7.04.2014

Festival Günlüğü - 2



THE INVISIBLE WOMAN / GÖRÜNMEYEN KADIN

Ralph Fiennes'in ikinci yönetmenlik denemesi olan Görünmeyen Kadın ( The Invisible Woman ) kimi özel anlarıyla akıllarda yer etse de genel olarak vasatın çok üstüne çıkamıyor. Bunda oyuncu seçiminden senaryoya kadar birçok etken var elbette ama Fiennes'in hem filmin başrolünü hem de yönetmenliğini üstlendiğini düşünürsek faturayı ona kesmek de kaçınılmaz olacak. Yine de hakkını teslim edelim, Ralph Fiennes bir türlü mutluluğu yakalayamayan Charles Dickens'ın trajik sıkışmışlığını alabildiğine ustalıklı bir şekilde yansıtıyor. Özellikle filmin unutulmaz anlarından biri olan tren kazasının ardından sevdiği kadını tanımazdan geldiği sahnede gerçekten neden çağının en önemli aktörlerinden biri olduğunu anlıyorsunuz. Ne var ki tüm o sıradışı güzelliğine rağmen Felicity Jones için aynı şeyi söylemek pek mümkün değil. Dickens'ın neden Nelly'ye bunca tutulduğunu anlamak pek kolay değil ve bunda da oyuncu seçiminin rolü büyük. Öte yandan senaryoda imzası bulunan Abi Morgan'ın da Nelly'nin dünyasının tam anlamıyla yaratabildiğini ( hatta anlayabildiğini ) düşünmüyorum ve bunun da hikayeyi büyük ölçüde sakatladığına inanıyorum. Gerçi Nelly'nin annesi rolünde Kristin Scott Thomas son derece incelikli bir portre çiziyor ve bulunduğu hemen her sahneyi domine etmesini biliyor ama film Nelly'nin filmi olmalıydı ve biz de onun bakış açısına teslim olabilmeliydik. Aklıma benzer bir konuyu anlatan ( teşbihte hata olmaz diyelim de hemen ) Bright Star geliyor örneğin. John Keats ve Fanny Brawne arasındaki trajik aşkı anlatan film Görünmeyen Kadın'da eksik bulduğum her şeyi çok daha doğru bir şekilde ele alıyordu. Burada da herhalde Jane Campion'ın ustalığını teslim etmemiz gerekecek.

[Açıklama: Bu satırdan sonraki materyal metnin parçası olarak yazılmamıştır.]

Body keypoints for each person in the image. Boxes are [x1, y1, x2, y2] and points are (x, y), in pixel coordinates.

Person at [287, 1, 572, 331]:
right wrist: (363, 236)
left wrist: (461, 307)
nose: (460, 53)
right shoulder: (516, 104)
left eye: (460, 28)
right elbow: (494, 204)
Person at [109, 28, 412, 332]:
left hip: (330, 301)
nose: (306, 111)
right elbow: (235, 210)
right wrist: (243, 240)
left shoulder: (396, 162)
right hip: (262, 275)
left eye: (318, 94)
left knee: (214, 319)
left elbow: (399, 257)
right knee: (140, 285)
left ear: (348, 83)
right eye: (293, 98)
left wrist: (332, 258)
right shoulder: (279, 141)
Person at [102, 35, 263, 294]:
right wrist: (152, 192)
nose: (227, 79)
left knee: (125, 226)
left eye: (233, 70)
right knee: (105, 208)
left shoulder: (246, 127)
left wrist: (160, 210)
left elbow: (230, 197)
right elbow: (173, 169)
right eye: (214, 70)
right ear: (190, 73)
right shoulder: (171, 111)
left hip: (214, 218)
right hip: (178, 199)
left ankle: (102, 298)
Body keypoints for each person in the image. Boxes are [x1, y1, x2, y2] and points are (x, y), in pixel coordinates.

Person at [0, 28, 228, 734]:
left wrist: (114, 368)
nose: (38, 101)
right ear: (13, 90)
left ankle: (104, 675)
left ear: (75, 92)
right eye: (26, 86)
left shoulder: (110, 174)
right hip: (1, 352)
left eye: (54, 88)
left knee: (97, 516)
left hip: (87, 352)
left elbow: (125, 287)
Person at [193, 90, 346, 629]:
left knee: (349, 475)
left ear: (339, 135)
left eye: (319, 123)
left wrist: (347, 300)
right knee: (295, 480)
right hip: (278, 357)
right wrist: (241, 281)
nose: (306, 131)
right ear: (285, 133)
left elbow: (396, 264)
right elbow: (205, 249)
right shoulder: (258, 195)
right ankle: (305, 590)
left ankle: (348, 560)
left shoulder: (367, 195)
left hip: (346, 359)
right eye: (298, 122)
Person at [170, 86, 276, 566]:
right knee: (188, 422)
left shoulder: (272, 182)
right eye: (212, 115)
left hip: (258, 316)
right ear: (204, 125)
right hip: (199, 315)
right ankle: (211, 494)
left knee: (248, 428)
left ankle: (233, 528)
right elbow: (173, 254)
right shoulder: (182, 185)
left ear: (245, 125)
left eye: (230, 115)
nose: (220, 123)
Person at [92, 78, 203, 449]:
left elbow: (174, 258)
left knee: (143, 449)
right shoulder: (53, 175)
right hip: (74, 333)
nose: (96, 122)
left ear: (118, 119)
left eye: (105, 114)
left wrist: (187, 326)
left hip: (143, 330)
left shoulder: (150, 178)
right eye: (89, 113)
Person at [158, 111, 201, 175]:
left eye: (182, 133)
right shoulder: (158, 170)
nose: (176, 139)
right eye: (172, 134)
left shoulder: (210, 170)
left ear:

LA COUR DE BABEL / BABİL OKULU

Babil Okulu'nun ( La Cour de Babel ) henüz ilk dakikalarında şu soru geldi aklıma: bu filmi görmemiş miydik? Hatırlayanlar olacaktır, 2008 yılında Cannes Film Festivali'nde Altın Palmiye alan fransız yapımı Entre Les Murs ( "Sınıf" adıyla oynamıştı bizde ) hemen hemen aynı konuyu, benzer bir atmosferde ele alıyordu. Gerçi Laurent Cantet'nin filmi bir belgesel olarak sınıflandırmıyordu kendini ama büyük ölçüde belgesel bir anlatıma yaslanıyordu. Tabii haksızlık etmeyelim Julie Bertuccelli tutup da aynı filmi çekmemiş; başka bir işe soyunmuş. Cantet daha yeniyetme dediğimiz bir yaş grubunu alıp aralarındaki çatışmaları ve asimile olmayı reddeden öğrencilerin sistemle kavgalarını anlatırken, Bertuccelli daha genç bir yaş grubunun arasına dalıp, filmin adının da çağrıştıracağı gibi, dile dair zorlukları, çocukların uyum ve iletişimi meselelerini ele almış. Anlatım açısından da iki film arasında bir hayli farklar var. Biri ( Sınıf ) çok daha dramatik bir üslupla, yakın planlara daha çok yaslanan ve izleyiciyi olayın içine daha çok çeken bir yaklaşım izlerken, diğeri ( Babil Okulu ) biraz daha mesafeli ve anlayışlı bir yaklaşımı tercih etmiş. Dünyanın dört bir yanından ( İrlanda, Çin, Gine, vs. ) gelen 11 12 yaşındaki çocukların fransızcayla ilk kez tanıştığı ve asıl okullarına başlamadan önce bir çeşit hazırlık sınıfı gibi toplandıkları okulda geçen bir yılı anlatan Babil Okulu son kertede İki Dil Bir Bavul gibi çarpıcı bir fikirden yola çıkmasa da küçük küçük hikayeleriyle izleyici alıp götüren, göç meselesine bir de çocukların bakış açısından bakamaya çalışan dürüst bir film.